叶与初从来没有被两根鸡巴同时进入过,这样的两根插进来绝不仅仅是简单的快感加倍,自从后面也被操了进来,他就已经滴着涎水呜呜咽咽地叫喘。

        含不住的舌头从口中掉落出来,湿答答地坠在唇边,冒出丝缕的甜香,萦绕在房间里的每一寸角落。

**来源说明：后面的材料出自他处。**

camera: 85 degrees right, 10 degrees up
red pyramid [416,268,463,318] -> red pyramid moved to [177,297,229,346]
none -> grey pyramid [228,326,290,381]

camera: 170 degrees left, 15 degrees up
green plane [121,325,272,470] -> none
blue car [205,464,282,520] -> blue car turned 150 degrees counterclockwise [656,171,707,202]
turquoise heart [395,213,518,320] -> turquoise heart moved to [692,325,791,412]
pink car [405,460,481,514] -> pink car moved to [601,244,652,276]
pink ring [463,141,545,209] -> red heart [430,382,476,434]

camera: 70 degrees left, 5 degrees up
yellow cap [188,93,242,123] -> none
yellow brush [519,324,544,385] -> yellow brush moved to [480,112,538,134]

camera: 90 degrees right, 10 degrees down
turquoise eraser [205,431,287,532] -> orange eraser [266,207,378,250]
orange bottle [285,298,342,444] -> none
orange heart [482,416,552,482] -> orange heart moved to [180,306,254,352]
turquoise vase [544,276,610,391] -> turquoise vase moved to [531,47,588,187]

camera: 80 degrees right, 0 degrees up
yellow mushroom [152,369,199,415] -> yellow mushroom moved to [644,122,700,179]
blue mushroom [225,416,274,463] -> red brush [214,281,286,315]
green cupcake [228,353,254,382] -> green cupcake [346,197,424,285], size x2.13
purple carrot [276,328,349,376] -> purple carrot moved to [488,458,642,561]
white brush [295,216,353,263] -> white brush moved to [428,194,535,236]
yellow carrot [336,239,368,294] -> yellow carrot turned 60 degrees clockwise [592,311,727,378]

        细密的汗水滑满了整个雪白的身躯,他被两名神父夹在中间,身体被操得一次次往上,乌黑的发丝散乱在脸侧。

        两口肉穴里的鸡巴完全没有协调感,各操各的,隔着一层肉膜激烈地碾压操干他的内壁,把它们操得酸软痉挛,哆哆嗦嗦地夹紧想要合拢,被粗大的两根鞭挞破开,前穴里的鸡巴次次深入子宫,每一次被操进来都会令他潮吹。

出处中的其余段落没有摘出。